§ **Compito da svolgere**: Riscrivi tutti i record qui sotto tali e quali, riga per riga, ma lascia fuori le immagini.

§ **Estratti di dati**:

========================================================================

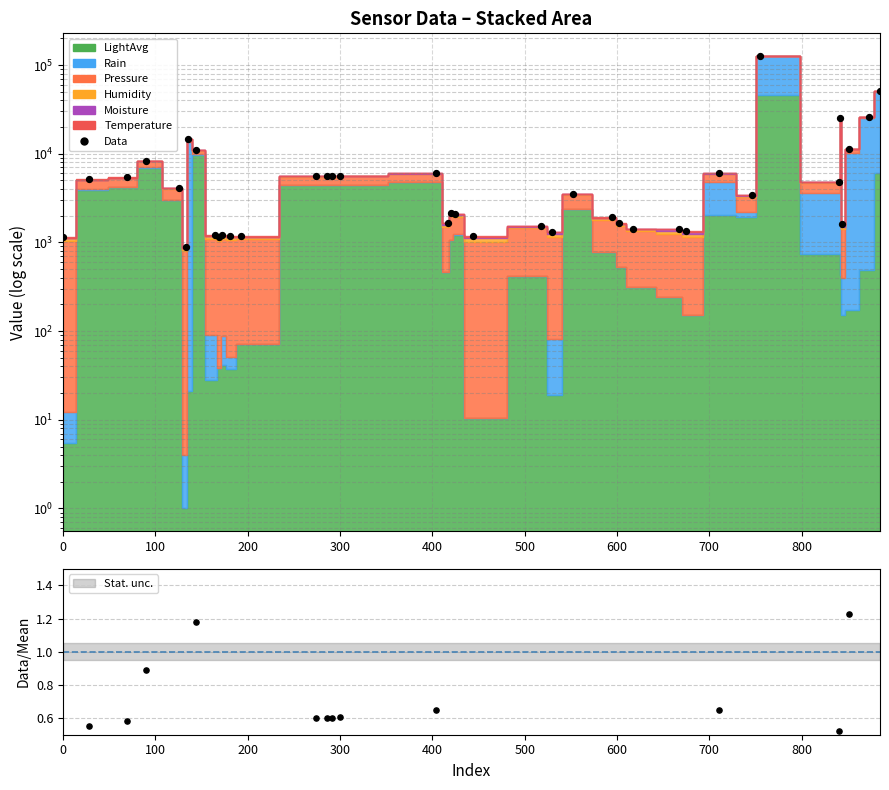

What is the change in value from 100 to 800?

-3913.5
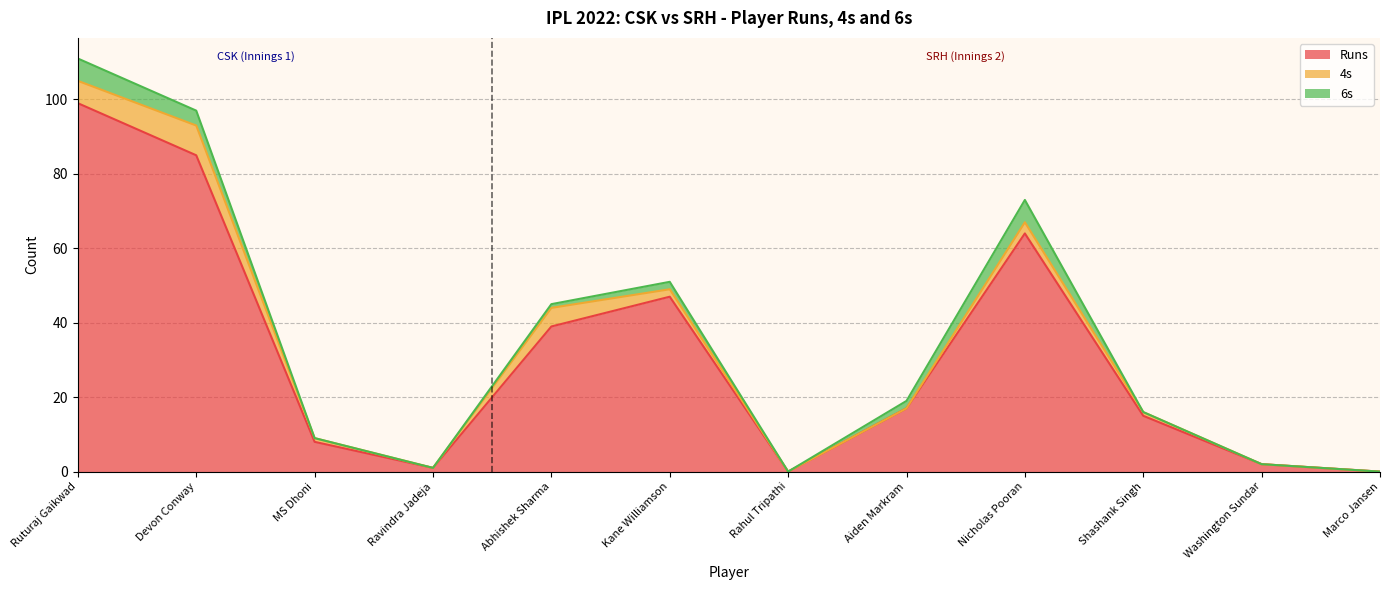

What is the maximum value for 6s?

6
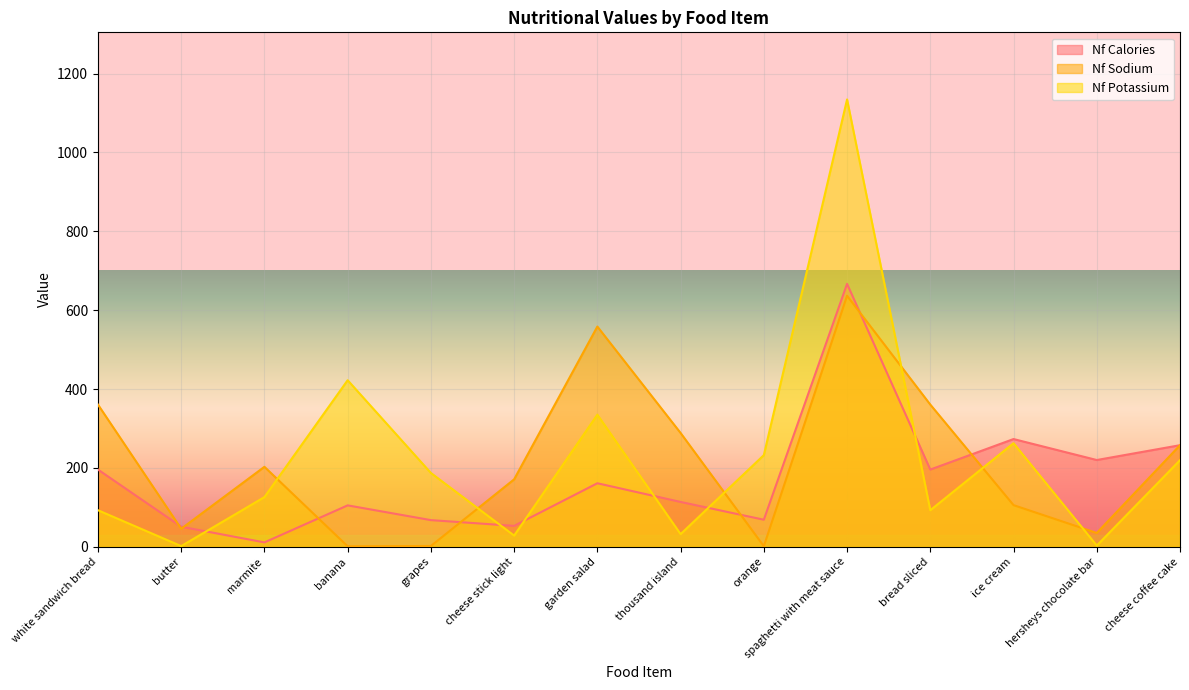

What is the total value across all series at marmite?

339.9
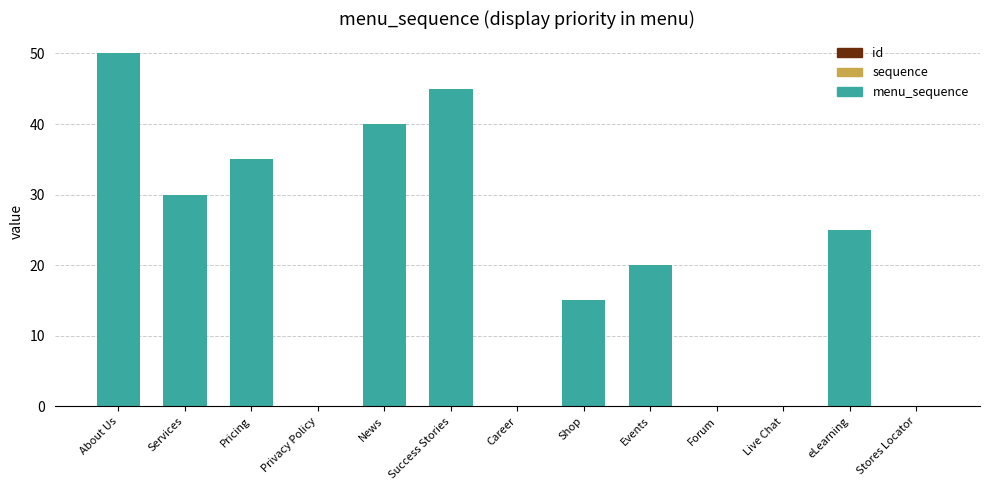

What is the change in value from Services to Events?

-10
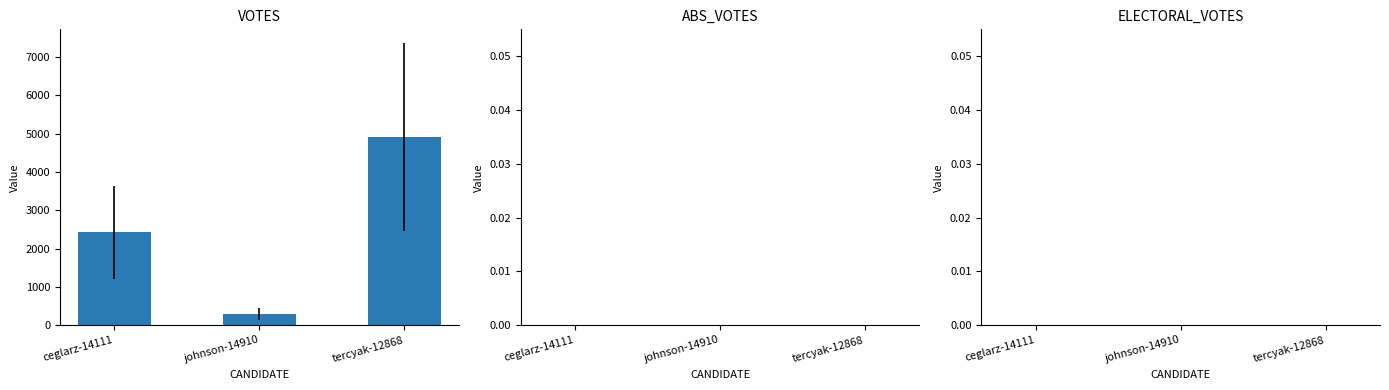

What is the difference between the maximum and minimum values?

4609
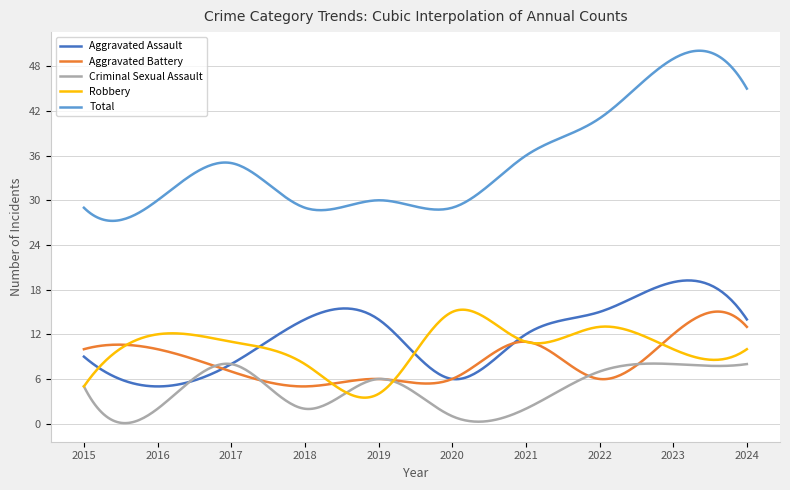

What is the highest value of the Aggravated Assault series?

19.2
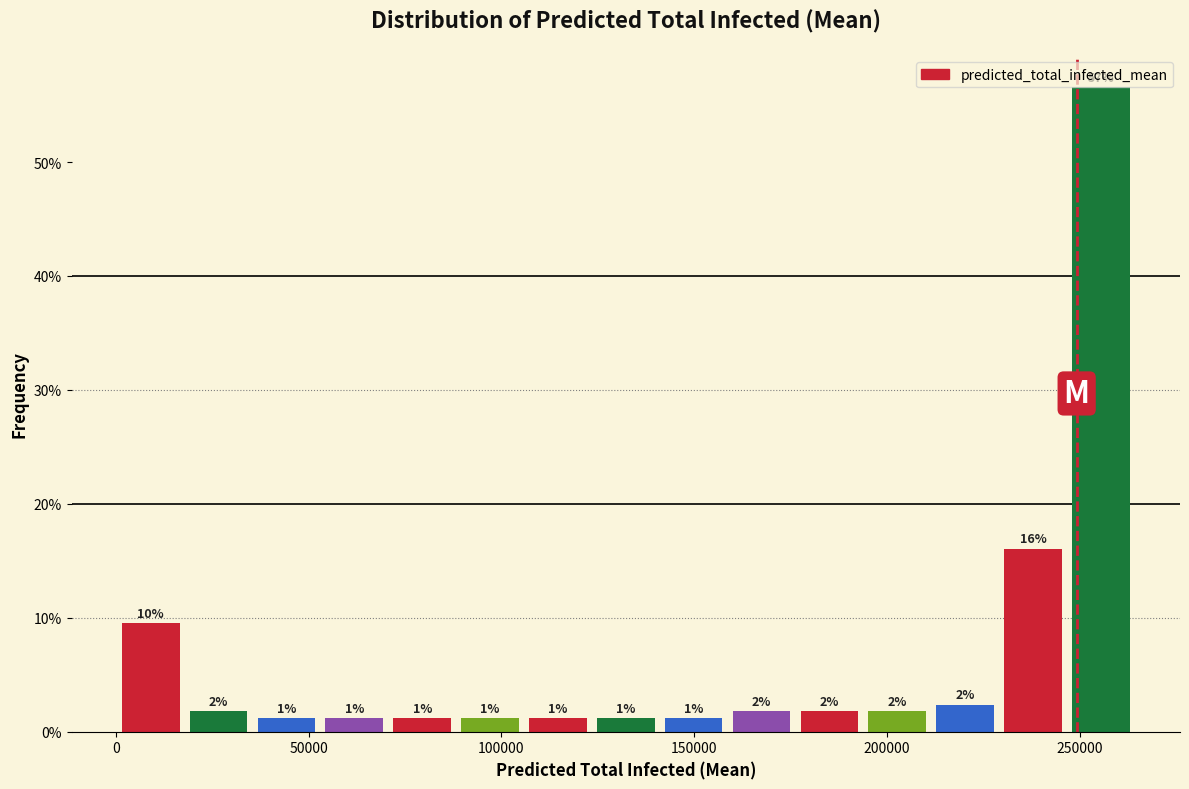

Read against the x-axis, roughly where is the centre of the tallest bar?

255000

========================================================================

§ **Risposta al compito**:
What is the change in value from 100 to 800?

-3913.5

What is the maximum value for 6s?

6

What is the total value across all series at marmite?

339.9

What is the change in value from Services to Events?

-10

What is the difference between the maximum and minimum values?

4609

What is the highest value of the Aggravated Assault series?

19.2

Read against the x-axis, roughly where is the centre of the tallest bar?

255000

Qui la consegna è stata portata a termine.